Blink-related momentary activation of the default mode network while viewing videos
中野珠実1,2,3 加藤誠3,4 森戸勇介3,4 糸井誠司4 北澤茂1,2,3
1 大阪大学大学院生命機能研究科
2 大阪大学大学院医学系研究科
3 脳情報通信融合研究センター(CiNet)
4 情報通信研究機構 脳情報通信研究室

参考図

瞬目に応じて脳活動が変化した脳領域
(上図)赤色から黄色の領域は脳活動が上昇した脳部位。矢印で示した領域は、デフォルト・モード・ネットワークを構成している。
(下図)水色の領域は脳活動が低下した脳部位。矢印で示した領域は、注意のネットワークを構成している。

 

用語解説

※1 デフォルト・モード・ネットワーク
注意を要するような課題を行っている時よりも、何もしないで安静にしている時により活動が上昇する脳領域のことをデフォルト・モード・ネットワークという。脳の前頭葉内側部、頭頂葉内側部などの複数の脳領域がこのネットワークに含まれる。

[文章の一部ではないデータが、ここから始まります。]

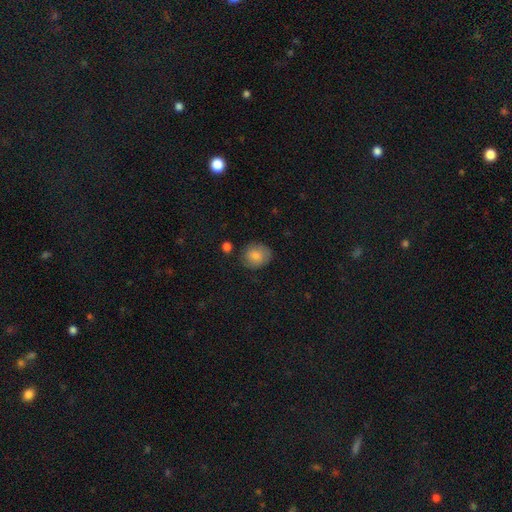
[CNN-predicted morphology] This is clearly a smooth galaxy (83%). How rounded: likely round (72%). Merging: likely none (75%).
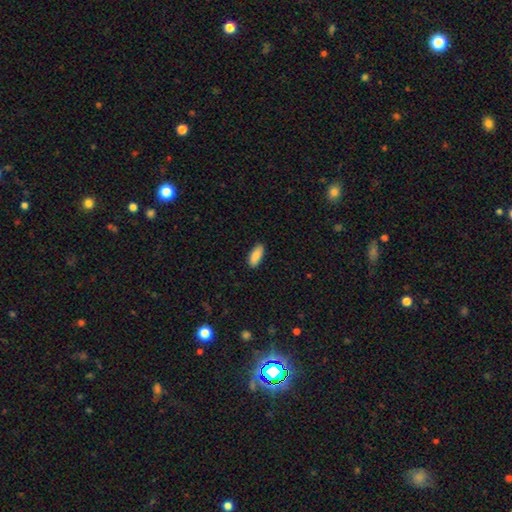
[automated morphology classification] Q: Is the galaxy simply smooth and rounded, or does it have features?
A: smooth — 88%.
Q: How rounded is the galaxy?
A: in between — 82%.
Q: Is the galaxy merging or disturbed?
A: none — 88%.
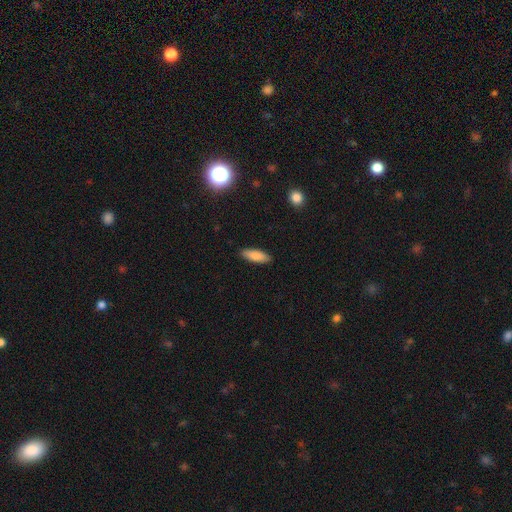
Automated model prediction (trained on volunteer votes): Smooth or featured: smooth — 84% (featured or disk — 10%)
How rounded: in between — 62% (cigar-shaped — 36%)
Merging: none — 89% (minor disturbance — 8%)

近年の研究により、このデフォルト・モード・ネットワークは、空想や記憶の想起、自己モニタリング、他者の心の推定など、様々な内的思考に関連していることが明らかになっている。

※2 注意の神経ネットワーク
外界にある特定の対象に注意を向けることに関連した脳領域のことを注意の神経ネットワークという。前頭葉の眼球運動を司る領域と、頭頂葉の領域が含まれる。

※3 機能的磁気共鳴画像法(fMRI)
脳のある部位が活動すると、脳血流量が増加して、その部位の磁場が変化する。その局所的な磁場の変化をとらえて脳の活動を画像化する手法を機能的磁気共鳴画像法という。この手法を用いることで、外部刺激や課題に関連して脳のどこが活動したかを調べることができる。